→ **SUPPLIED INFORMATION**
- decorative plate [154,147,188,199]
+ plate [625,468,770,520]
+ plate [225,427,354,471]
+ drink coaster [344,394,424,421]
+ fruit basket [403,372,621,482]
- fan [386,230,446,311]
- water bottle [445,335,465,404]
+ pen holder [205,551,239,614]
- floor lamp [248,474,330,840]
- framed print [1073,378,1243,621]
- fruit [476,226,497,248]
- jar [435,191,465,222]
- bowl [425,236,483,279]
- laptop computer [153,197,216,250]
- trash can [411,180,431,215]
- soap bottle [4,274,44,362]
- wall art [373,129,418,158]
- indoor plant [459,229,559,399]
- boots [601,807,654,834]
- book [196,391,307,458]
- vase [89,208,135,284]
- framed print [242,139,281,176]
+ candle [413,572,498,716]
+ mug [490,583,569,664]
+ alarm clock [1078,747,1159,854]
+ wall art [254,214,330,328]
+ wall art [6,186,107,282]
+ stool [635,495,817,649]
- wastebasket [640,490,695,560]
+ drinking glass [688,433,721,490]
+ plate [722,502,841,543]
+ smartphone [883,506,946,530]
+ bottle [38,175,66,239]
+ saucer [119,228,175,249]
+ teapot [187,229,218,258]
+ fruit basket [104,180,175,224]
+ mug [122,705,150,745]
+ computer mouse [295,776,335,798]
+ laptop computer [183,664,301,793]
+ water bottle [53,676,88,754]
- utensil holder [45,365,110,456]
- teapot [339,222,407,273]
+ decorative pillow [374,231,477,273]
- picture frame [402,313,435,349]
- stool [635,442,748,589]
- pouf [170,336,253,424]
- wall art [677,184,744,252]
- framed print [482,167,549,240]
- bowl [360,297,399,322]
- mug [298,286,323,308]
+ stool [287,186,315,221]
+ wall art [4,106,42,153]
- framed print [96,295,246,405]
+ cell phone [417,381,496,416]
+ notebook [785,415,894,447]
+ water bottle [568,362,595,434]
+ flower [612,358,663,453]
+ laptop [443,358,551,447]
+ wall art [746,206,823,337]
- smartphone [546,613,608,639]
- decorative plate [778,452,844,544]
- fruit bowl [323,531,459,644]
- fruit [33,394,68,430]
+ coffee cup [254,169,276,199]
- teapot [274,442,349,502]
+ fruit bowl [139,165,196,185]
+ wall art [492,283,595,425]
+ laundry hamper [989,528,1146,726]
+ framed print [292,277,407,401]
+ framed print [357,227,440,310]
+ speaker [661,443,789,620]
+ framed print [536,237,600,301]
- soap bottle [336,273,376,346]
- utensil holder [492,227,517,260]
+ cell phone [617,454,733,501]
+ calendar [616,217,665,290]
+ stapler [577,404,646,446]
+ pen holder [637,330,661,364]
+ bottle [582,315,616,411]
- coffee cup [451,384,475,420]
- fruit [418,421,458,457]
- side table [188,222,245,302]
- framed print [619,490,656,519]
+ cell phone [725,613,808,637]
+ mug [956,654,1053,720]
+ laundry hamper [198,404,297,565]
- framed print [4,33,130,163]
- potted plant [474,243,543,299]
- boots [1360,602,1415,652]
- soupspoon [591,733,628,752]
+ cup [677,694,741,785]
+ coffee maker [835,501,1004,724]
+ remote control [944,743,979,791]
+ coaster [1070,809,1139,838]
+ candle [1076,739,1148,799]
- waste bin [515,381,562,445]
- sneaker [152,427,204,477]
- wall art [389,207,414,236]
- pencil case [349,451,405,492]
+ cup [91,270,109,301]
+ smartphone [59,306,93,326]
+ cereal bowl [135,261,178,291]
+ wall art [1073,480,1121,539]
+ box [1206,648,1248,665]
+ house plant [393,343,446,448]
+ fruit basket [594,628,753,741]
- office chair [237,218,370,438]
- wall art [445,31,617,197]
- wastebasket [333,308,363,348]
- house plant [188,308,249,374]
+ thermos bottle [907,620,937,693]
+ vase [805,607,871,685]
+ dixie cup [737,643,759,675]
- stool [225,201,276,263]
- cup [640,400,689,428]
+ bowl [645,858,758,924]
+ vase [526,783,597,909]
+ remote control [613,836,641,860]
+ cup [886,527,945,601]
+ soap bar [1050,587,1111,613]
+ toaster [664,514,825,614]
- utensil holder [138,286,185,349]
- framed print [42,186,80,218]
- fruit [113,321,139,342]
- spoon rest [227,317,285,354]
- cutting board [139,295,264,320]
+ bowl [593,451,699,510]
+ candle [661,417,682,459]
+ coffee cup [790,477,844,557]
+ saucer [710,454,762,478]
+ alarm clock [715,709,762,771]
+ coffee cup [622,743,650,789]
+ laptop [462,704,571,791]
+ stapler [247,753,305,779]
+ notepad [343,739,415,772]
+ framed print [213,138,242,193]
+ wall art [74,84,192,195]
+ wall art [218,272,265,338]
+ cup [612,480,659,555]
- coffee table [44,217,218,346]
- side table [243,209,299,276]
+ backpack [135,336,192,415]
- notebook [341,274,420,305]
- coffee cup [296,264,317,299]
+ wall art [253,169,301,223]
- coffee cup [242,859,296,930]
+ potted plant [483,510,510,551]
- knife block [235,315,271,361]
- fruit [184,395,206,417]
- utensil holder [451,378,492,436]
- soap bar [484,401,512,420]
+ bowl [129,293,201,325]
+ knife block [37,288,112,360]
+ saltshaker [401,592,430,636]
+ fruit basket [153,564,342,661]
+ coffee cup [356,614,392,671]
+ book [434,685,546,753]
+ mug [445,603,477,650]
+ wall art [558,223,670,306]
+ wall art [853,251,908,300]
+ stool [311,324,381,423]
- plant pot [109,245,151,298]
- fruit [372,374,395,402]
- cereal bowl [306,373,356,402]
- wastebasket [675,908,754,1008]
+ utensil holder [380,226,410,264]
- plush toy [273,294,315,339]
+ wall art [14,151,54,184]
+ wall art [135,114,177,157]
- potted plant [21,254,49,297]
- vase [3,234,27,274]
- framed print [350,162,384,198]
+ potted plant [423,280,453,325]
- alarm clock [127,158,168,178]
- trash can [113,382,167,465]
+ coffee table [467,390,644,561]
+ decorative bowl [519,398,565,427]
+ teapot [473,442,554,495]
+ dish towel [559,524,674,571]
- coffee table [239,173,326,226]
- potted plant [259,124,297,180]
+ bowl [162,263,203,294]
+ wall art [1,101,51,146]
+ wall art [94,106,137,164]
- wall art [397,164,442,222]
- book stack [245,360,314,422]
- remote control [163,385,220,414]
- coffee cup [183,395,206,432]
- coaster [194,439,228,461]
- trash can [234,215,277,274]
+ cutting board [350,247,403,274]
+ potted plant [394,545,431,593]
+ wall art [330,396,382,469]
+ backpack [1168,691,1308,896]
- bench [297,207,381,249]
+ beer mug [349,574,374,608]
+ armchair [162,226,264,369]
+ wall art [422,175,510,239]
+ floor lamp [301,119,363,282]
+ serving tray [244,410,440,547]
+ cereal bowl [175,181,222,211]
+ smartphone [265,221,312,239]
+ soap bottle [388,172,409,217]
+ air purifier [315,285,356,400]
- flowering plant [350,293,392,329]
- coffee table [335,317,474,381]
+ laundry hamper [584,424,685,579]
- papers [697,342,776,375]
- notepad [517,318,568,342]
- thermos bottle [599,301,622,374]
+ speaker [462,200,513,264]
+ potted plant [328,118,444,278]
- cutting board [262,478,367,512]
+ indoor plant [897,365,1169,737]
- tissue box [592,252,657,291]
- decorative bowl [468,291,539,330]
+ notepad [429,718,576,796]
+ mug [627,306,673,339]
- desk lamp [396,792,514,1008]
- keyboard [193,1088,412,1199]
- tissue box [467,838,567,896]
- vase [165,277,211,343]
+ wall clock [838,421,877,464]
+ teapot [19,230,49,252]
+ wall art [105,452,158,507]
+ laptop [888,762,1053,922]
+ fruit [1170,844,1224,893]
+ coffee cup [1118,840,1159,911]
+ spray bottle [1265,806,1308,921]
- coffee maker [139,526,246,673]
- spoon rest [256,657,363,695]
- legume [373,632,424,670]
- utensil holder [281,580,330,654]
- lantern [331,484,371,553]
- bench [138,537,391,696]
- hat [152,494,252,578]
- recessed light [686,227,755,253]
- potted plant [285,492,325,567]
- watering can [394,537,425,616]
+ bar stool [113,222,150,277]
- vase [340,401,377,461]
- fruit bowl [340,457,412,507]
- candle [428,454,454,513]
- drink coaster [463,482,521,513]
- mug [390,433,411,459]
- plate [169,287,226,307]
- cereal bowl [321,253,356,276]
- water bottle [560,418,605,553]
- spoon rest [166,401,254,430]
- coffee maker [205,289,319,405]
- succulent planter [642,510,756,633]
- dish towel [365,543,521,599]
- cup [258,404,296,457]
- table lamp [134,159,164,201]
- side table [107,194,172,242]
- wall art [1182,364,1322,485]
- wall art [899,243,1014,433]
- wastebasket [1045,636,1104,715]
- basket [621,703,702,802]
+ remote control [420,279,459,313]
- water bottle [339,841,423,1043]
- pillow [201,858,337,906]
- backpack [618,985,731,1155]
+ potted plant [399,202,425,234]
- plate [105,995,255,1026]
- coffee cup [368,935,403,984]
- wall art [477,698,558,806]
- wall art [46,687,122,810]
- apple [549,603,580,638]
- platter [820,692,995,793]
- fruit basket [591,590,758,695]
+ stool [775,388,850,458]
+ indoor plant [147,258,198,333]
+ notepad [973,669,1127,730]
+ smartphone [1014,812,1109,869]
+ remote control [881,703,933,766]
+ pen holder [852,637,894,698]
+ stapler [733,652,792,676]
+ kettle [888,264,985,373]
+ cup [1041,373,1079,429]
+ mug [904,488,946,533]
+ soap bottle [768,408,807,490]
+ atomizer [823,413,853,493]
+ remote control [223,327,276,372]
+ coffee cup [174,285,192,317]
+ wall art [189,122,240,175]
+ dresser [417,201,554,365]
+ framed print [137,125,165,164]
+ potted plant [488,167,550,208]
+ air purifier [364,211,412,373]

→ **DESCRIPTION OF THE TASK**
Give back, unchanged, the run of lines in the listing above that begins at the line containing "- water bottle [445,335,465,404]" and ends at the line containing "cell phone [417,381,496,416]", both included.

→ **COMPLETED EXERCISE**
- water bottle [445,335,465,404]
+ pen holder [205,551,239,614]
- floor lamp [248,474,330,840]
- framed print [1073,378,1243,621]
- fruit [476,226,497,248]
- jar [435,191,465,222]
- bowl [425,236,483,279]
- laptop computer [153,197,216,250]
- trash can [411,180,431,215]
- soap bottle [4,274,44,362]
- wall art [373,129,418,158]
- indoor plant [459,229,559,399]
- boots [601,807,654,834]
- book [196,391,307,458]
- vase [89,208,135,284]
- framed print [242,139,281,176]
+ candle [413,572,498,716]
+ mug [490,583,569,664]
+ alarm clock [1078,747,1159,854]
+ wall art [254,214,330,328]
+ wall art [6,186,107,282]
+ stool [635,495,817,649]
- wastebasket [640,490,695,560]
+ drinking glass [688,433,721,490]
+ plate [722,502,841,543]
+ smartphone [883,506,946,530]
+ bottle [38,175,66,239]
+ saucer [119,228,175,249]
+ teapot [187,229,218,258]
+ fruit basket [104,180,175,224]
+ mug [122,705,150,745]
+ computer mouse [295,776,335,798]
+ laptop computer [183,664,301,793]
+ water bottle [53,676,88,754]
- utensil holder [45,365,110,456]
- teapot [339,222,407,273]
+ decorative pillow [374,231,477,273]
- picture frame [402,313,435,349]
- stool [635,442,748,589]
- pouf [170,336,253,424]
- wall art [677,184,744,252]
- framed print [482,167,549,240]
- bowl [360,297,399,322]
- mug [298,286,323,308]
+ stool [287,186,315,221]
+ wall art [4,106,42,153]
- framed print [96,295,246,405]
+ cell phone [417,381,496,416]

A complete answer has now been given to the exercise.